Lloyd’s of London reported profit increased 39 percent for the first six months, but warned that recession effects and uncertainty over natural catastrophes could adversely affect year end results.

The syndicated market reported profit before tax rose £373 million (U.S. $615 million) to £1.32 billion (U.S. $2.18 billion) compared to £949 million ($1.57 billion) for the same six month period last year.

The combined ratio deteriorated 2.6 points rising to a still profitable 91.6 for the period, which Lloyd’s said compares well to its peers in the United States, Bermuda and Europe.

Lloyd’s attributed the positive results to  “continuing underwriting discipline and a relatively low level of catastrophe claims.”

In a statement, Lloyd’s Chairman Lord Peter Levene said, “The first six months results have been achieved in what remain challenging circumstances.
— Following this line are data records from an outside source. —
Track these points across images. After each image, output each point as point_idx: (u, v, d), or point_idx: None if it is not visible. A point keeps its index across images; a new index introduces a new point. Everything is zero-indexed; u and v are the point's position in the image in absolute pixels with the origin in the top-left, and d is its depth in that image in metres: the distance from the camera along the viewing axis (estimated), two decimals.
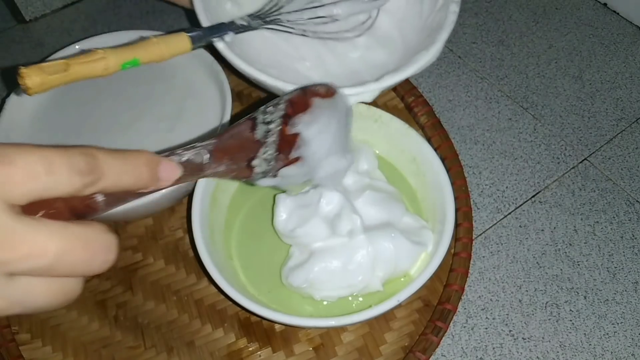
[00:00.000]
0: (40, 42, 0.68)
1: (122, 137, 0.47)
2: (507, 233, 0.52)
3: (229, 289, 0.35)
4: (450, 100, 0.61)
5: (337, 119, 0.32)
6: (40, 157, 0.17)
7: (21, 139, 0.47)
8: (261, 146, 0.29)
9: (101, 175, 0.19)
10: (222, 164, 0.26)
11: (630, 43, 0.67)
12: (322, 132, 0.31)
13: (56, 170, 0.17)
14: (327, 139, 0.32)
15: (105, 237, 0.19)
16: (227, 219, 0.44)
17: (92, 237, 0.18)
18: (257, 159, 0.29)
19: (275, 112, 0.29)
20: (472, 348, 0.45)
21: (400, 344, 0.41)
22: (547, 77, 0.64)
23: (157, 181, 0.22)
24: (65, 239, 0.17)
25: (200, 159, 0.25)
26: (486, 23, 0.69)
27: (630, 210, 0.53)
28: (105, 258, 0.19)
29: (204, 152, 0.26)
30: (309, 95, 0.31)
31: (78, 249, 0.18)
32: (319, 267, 0.38)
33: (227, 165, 0.27)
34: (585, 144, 0.58)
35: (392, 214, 0.40)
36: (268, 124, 0.29)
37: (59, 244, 0.17)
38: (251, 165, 0.29)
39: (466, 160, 0.56)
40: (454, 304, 0.41)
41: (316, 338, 0.42)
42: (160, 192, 0.41)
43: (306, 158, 0.31)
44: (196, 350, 0.41)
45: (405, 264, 0.39)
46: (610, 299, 0.48)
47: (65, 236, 0.17)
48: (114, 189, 0.20)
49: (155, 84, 0.50)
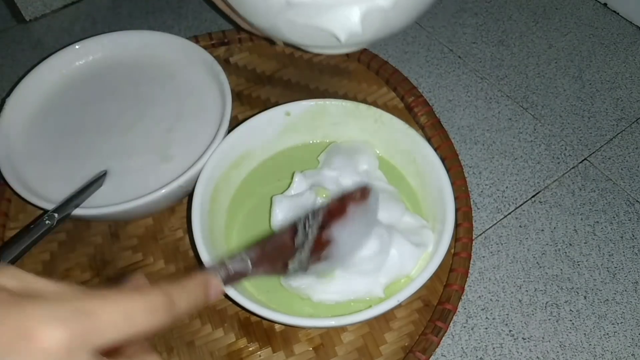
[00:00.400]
0: (40, 42, 0.68)
1: (123, 137, 0.47)
2: (507, 233, 0.52)
3: (229, 289, 0.35)
4: (450, 100, 0.61)
5: (367, 218, 0.35)
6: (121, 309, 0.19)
7: (21, 139, 0.47)
8: (297, 250, 0.31)
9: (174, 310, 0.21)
10: (261, 269, 0.29)
11: (630, 43, 0.67)
12: (352, 233, 0.33)
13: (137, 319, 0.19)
14: (356, 238, 0.34)
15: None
16: (227, 219, 0.44)
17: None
18: (292, 262, 0.31)
19: (314, 222, 0.32)
20: (472, 348, 0.45)
21: (400, 344, 0.41)
22: (547, 77, 0.64)
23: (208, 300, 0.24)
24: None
25: (246, 267, 0.28)
26: (486, 23, 0.69)
27: (630, 210, 0.53)
28: None
29: (248, 261, 0.28)
30: (347, 202, 0.33)
31: None
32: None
33: (266, 269, 0.30)
34: (585, 144, 0.58)
35: (392, 213, 0.40)
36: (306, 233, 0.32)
37: None
38: (286, 265, 0.31)
39: (466, 160, 0.56)
40: (454, 304, 0.41)
41: (316, 338, 0.42)
42: (160, 193, 0.41)
43: (336, 255, 0.33)
44: (196, 350, 0.41)
45: (408, 268, 0.39)
46: (610, 299, 0.48)
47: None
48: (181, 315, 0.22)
49: (155, 84, 0.50)
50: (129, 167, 0.45)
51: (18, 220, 0.48)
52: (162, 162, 0.45)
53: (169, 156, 0.45)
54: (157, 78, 0.51)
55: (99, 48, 0.52)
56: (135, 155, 0.46)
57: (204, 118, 0.47)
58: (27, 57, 0.66)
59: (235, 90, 0.55)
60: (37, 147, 0.47)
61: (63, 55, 0.51)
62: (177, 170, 0.43)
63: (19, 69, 0.65)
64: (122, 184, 0.44)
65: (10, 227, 0.48)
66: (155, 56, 0.52)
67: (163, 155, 0.45)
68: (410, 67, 0.64)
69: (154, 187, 0.41)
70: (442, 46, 0.67)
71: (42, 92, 0.50)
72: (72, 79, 0.51)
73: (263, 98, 0.55)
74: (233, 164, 0.45)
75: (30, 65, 0.50)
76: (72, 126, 0.48)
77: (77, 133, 0.47)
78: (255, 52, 0.59)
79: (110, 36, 0.52)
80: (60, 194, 0.41)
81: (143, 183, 0.43)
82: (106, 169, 0.44)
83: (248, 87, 0.56)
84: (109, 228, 0.48)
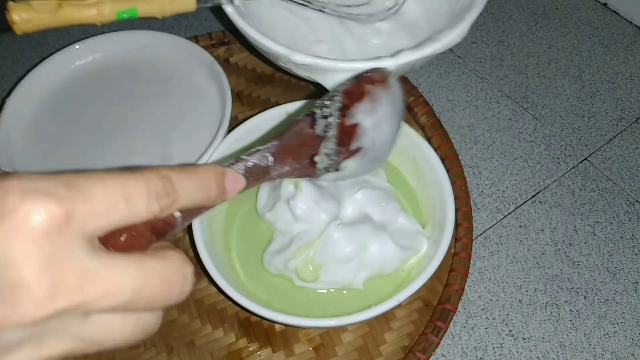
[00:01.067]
0: (40, 42, 0.68)
1: (123, 137, 0.47)
2: (507, 233, 0.52)
3: (229, 289, 0.35)
4: (450, 100, 0.61)
5: (393, 105, 0.32)
6: (118, 188, 0.17)
7: (21, 139, 0.47)
8: (322, 141, 0.28)
9: (177, 197, 0.19)
10: (286, 164, 0.27)
11: (630, 43, 0.67)
12: (380, 119, 0.30)
13: (135, 198, 0.17)
14: (386, 127, 0.31)
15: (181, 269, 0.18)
16: (227, 218, 0.44)
17: (169, 270, 0.18)
18: (319, 155, 0.29)
19: (332, 104, 0.29)
20: (472, 348, 0.45)
21: (400, 344, 0.41)
22: (547, 77, 0.64)
23: (224, 194, 0.22)
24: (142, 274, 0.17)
25: (266, 161, 0.26)
26: (486, 23, 0.69)
27: (630, 210, 0.53)
28: (182, 289, 0.18)
29: (268, 154, 0.26)
30: (364, 83, 0.30)
31: (155, 283, 0.17)
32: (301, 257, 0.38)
33: (291, 165, 0.27)
34: (585, 144, 0.58)
35: (387, 212, 0.40)
36: (326, 118, 0.29)
37: (136, 281, 0.16)
38: (314, 161, 0.29)
39: (466, 160, 0.56)
40: (454, 304, 0.41)
41: (316, 338, 0.42)
42: None
43: (367, 148, 0.30)
44: (196, 350, 0.41)
45: (389, 268, 0.39)
46: (610, 299, 0.48)
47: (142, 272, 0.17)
48: (188, 207, 0.20)
49: (156, 84, 0.50)
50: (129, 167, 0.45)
51: None
52: (162, 162, 0.45)
53: (169, 156, 0.45)
54: (157, 78, 0.51)
55: (99, 48, 0.52)
56: (135, 155, 0.46)
57: (204, 118, 0.47)
58: (27, 57, 0.66)
59: (235, 90, 0.55)
60: (37, 147, 0.47)
61: (63, 55, 0.51)
62: None
63: (19, 69, 0.65)
64: None
65: None
66: (155, 56, 0.52)
67: (163, 155, 0.45)
68: None
69: None
70: None
71: (42, 92, 0.50)
72: (72, 79, 0.51)
73: (263, 98, 0.55)
74: None
75: (30, 65, 0.50)
76: (72, 126, 0.48)
77: (77, 133, 0.47)
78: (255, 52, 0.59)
79: (110, 36, 0.52)
80: None
81: None
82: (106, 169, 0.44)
83: (248, 87, 0.56)
84: None
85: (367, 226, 0.38)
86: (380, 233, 0.39)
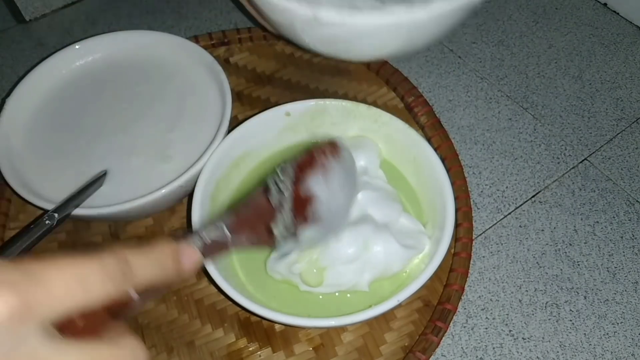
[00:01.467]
0: (40, 42, 0.68)
1: (123, 137, 0.47)
2: (507, 233, 0.52)
3: (229, 289, 0.35)
4: (450, 100, 0.61)
5: (345, 173, 0.33)
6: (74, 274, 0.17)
7: (21, 138, 0.47)
8: (278, 212, 0.30)
9: (133, 276, 0.19)
10: (243, 236, 0.27)
11: (630, 43, 0.67)
12: (333, 188, 0.32)
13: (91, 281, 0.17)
14: (339, 194, 0.32)
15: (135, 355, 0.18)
16: None
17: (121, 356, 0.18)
18: (276, 226, 0.30)
19: (285, 177, 0.30)
20: (472, 348, 0.45)
21: (400, 344, 0.41)
22: (547, 77, 0.64)
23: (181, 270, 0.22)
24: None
25: (223, 235, 0.26)
26: (486, 23, 0.69)
27: (630, 210, 0.53)
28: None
29: (225, 228, 0.26)
30: (316, 155, 0.32)
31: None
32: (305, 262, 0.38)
33: (248, 236, 0.28)
34: (585, 144, 0.58)
35: (388, 213, 0.40)
36: (281, 190, 0.30)
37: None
38: (271, 232, 0.30)
39: (466, 160, 0.56)
40: (454, 304, 0.41)
41: (316, 338, 0.42)
42: (160, 193, 0.41)
43: (323, 216, 0.31)
44: (196, 350, 0.41)
45: (393, 268, 0.39)
46: (610, 299, 0.48)
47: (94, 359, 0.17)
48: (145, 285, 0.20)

The market is in solid financial shape and business volumes have increased as a result of brokers and policyholders seeking to use the security of the Lloyd’s platform.”

“External conditions, however, remain difficult with the U.S. windstorm season and recessionary trends continuing to pose a threat to the insurance industry,” said Lord Levene.

Lloyd’s Chief Executive Richard Ward added, “Lloyd’s prudent and conservative approach has ensured that our capital position and ratings remain strong. While we are well placed to take advantage of opportunities through the market’s wide product range and distribution channels, our focus must remain on underwriting profitability.”

The syndicate reported investment returns of £708 million ($1.17 billion) compared to £346 million ($571 million) last year.

In a video posted on the Lloyd’s Web site, Mr. Ward noted that while the results are encouraging, Lloyd’s remained cautious because of the active hurricane season and the global recession, “which both remain significant threats for the insurance industry.”

While Lloyd’s is practicing underwriting discipline, he said underwriters have not seen “significant increases across all lines that some commentators have predicted.”

He went on to say that Lloyd’s is improving its claims handling capabilities that gives it “a truly competitive advantage for the market” and will prove a great benefit for customers.

The syndicated market continues to grow globally, especially focusing on developing nations and has opened new offices in Brazil, establishing a license in Portugal and an agreement with regulators in Japan for a new business model, he added.

A number of challenges remain as Lloyd’s continues to work on “becoming the platform of choice,” said Mr. Ward, paramount of these is regulatory changes that will come about from Solvency II.

He said Lloyd’s is reviewing its strategic goals in the face of these challenges and will publish an updated strategy early next year.